For the data that follows, report how many lines include the string "verwendet", and write the number alone.

Recorded data:
====
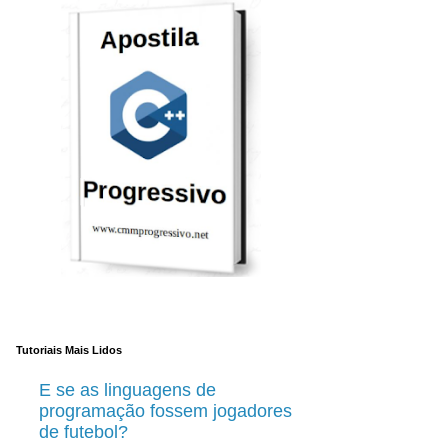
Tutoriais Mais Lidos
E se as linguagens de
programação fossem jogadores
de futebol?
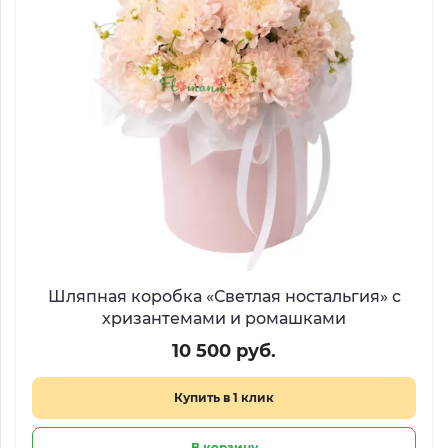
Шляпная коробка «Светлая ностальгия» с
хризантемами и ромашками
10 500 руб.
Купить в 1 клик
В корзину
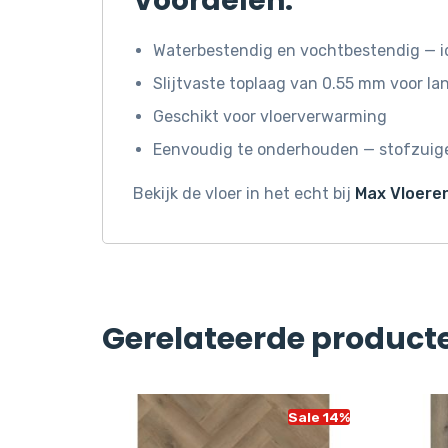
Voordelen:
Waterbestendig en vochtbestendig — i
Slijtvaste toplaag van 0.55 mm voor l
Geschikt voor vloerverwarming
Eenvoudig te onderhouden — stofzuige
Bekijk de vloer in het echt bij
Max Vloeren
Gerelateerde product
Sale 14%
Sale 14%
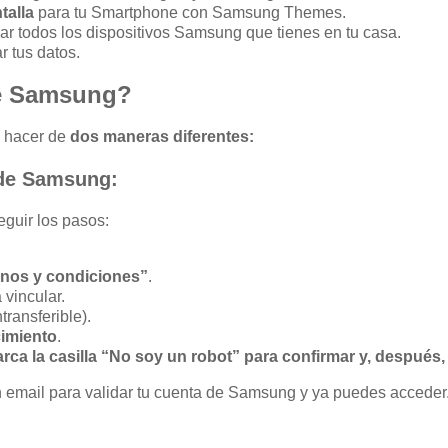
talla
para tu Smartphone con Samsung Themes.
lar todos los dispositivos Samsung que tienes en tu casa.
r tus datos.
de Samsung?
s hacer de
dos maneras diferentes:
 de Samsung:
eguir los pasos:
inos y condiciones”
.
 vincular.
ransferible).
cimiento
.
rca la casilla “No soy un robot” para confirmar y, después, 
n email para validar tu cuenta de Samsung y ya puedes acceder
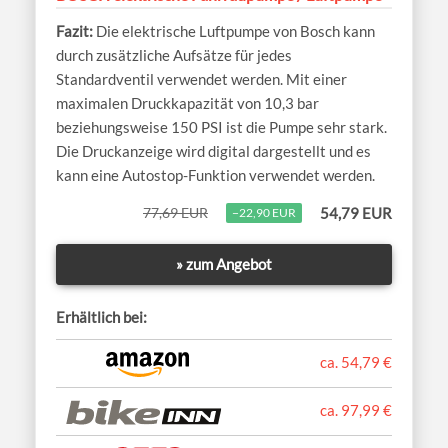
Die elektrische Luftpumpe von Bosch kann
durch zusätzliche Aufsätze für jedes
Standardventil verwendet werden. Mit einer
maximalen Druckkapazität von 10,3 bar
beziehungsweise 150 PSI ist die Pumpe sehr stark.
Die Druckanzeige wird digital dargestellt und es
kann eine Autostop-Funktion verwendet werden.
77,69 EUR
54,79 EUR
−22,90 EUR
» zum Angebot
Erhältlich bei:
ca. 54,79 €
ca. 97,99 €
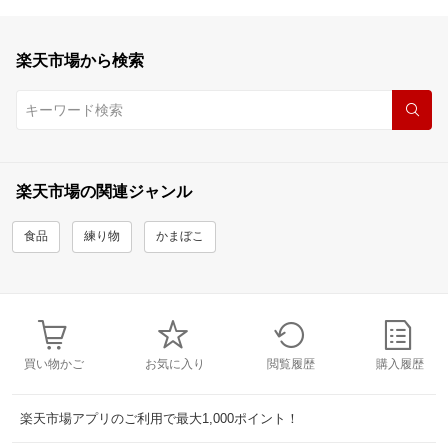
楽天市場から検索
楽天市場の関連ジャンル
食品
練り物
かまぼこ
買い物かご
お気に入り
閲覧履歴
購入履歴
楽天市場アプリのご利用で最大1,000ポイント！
====
Finished task: 2